Remember, syscalls, ioctls, and other facets of the user-kernel interface as seen from within solaris10-branded zones must function as they do in Solaris 10. The same is true of commands and daemons within solaris10-branded zones.
Run all of the relevant PIT tests or just the MSTC portion
Consider running one or more PIT tests, such as MSTC, in your zone in addition to manually testing your changes if your changes are extensive or affect frequently-used syscalls or ioctls (e.g., SYS_lwp_create or a tty ioctl).
NOTE: The following procedure uses Sun-internal links to the test pages. Links to procedures for external testing will be provided soon.

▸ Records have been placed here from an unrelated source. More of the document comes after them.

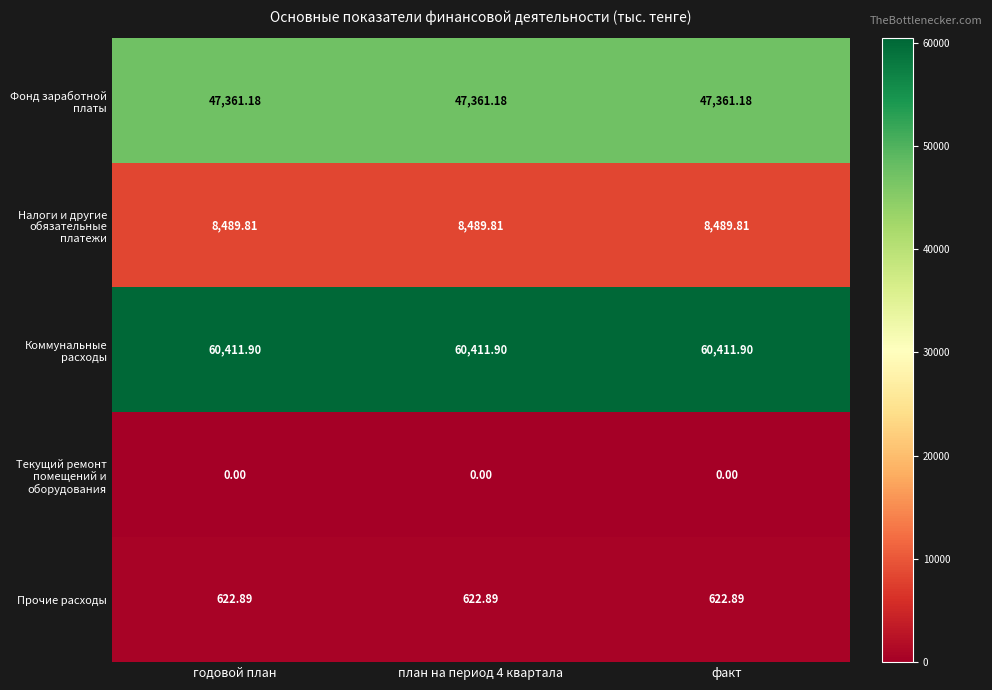

How many data points does each series have?

3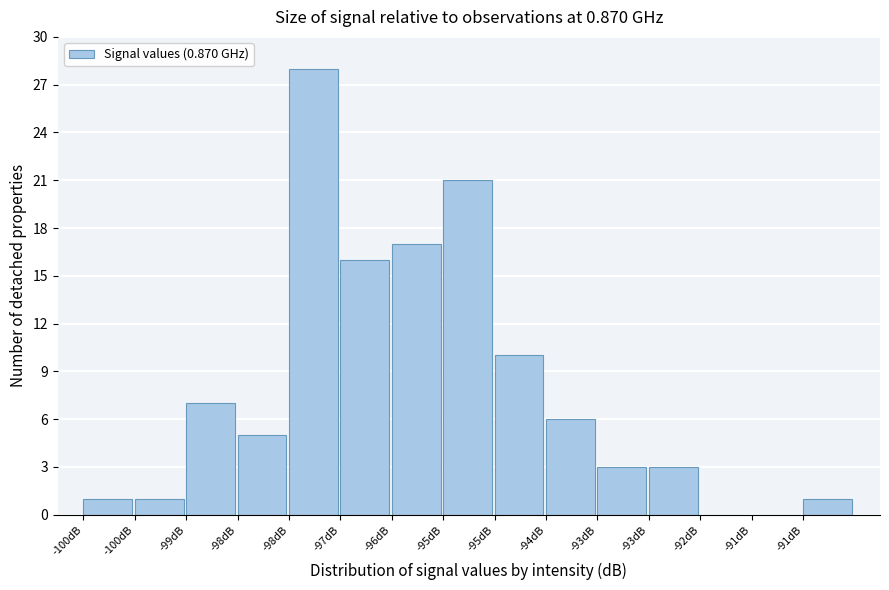

Are the bars horizontal?

No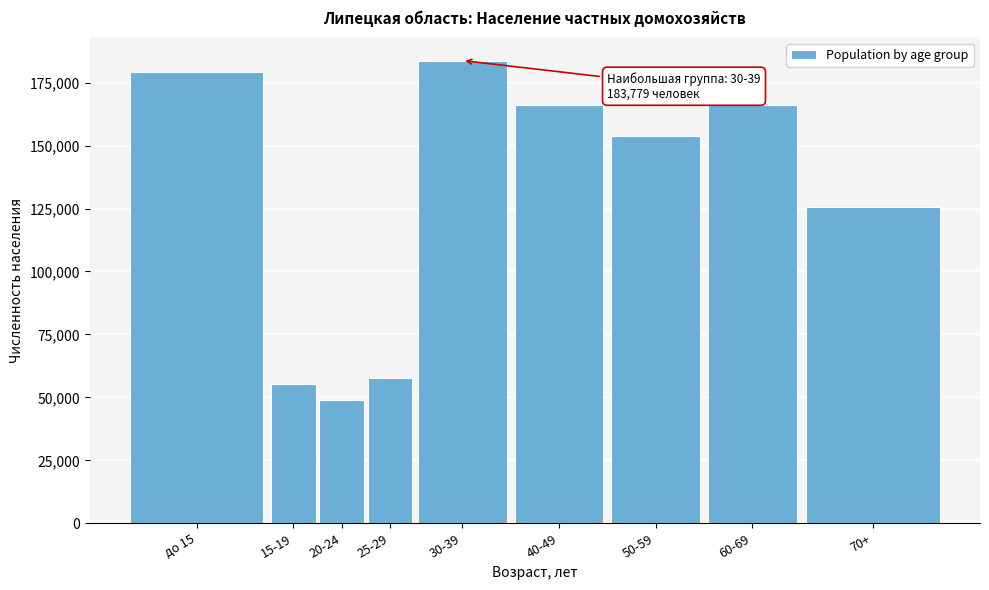

What is the value of the 3rd bar from the left?

48983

Determine which PIT tests run within solaris10-branded zones. Many but not all of the existing test suites work in solaris10-branded zones. Any suite that runs in native Solaris 10 zones should run identically in solaris10-branded zones. You can do one of the following to determine whether a test will work:
- Go to the Solaris 10 PIT chessboard, which is accessible from the main PIT page, and navigate to the "Virtualization/Zones/Native" icon. Clicking it should give you a list of tests that have been run inside of native Solaris 10 zones.

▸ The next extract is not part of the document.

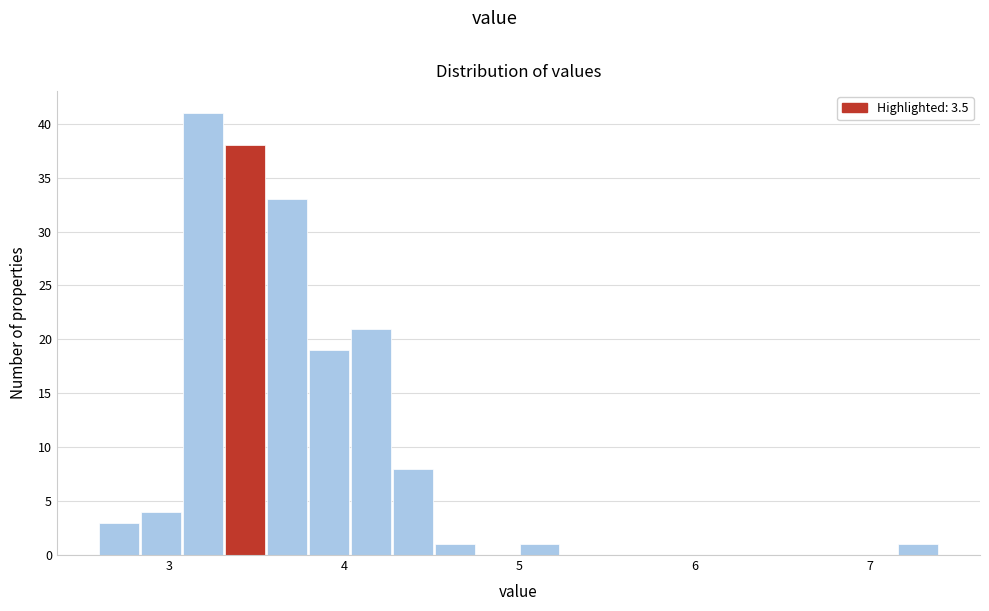

Around what value on the x-axis is the tallest bar? Give the approximate position of its centre, as read against the axis.

3.2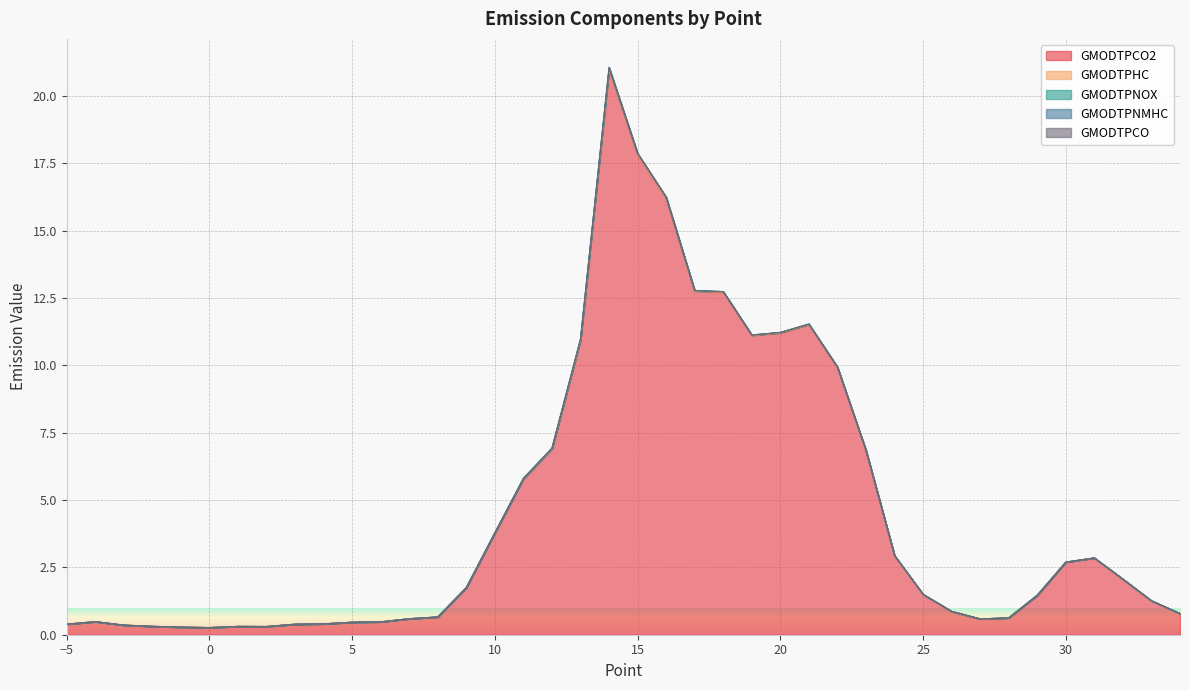

Where is GMODTPNMHC nearest to the value 0?

6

- From the main PIT page, select "Search PIT results database". Click on the "All Test Suites" pull-down menu, select the test suite that you want to run, and click "Go". You should get a list of all the test runs associated with the selected test suite. If you see any results associated with a native Solaris 10 zone, then the test can be run in solaris10-branded zones. Any host that ends in "-z*" (e.g., foo-z1) is a zone.
Afterwards, run the test suite. All PIT test suites can be run via the STEP tool. Click here for instructions on how to run STEP. You should run STEP from the global zone. STEP will query you for the hostname of your test system, at which point you should enter the name of the solaris10-branded zone that you created for the test. Specify "zlogin_console" when STEP queries for the connection type.
How can I test my Solaris 10 changes with the brand?
You will need to follow the procedures for manually testing the zone. However, you will not be able to use one of the pre-built Solaris 10u8 images. Instead, as part of your testing of the Solaris 10 change, you should create a flash archive of a physical system onto which you installed your change.
# flar create -n testflar /export/home/test.flar
Instead of test.flar, you can name the flar as you choose. If your physical Solaris 10 test system has a ZFS root, then you must create the flar with an explicit cpio or pax archive using the -L option:
# flar create -n testflar -L cpio /export/home/test.flar
You can now use this flar to install the zone and complete the testing. When installing the zone using your new flar, you must also use the -F option which
bypasses the built-in version checking. This is needed because only Solaris 10u8 and later are supported and a BFU image does not look like a supported
version of Solaris 10.
# zoneadm -z testzone install -a /home/foo/test.flar -F -u
If your code changes are simple, an alternative to creating your own flar is to use one of the pre-existing archives to install the zone and then
replace the updated user-level binaries with the new binaries that you've built. If you use this technique, you must be sure that the base archive you're
using is fully compatible with the changed files you're replacing.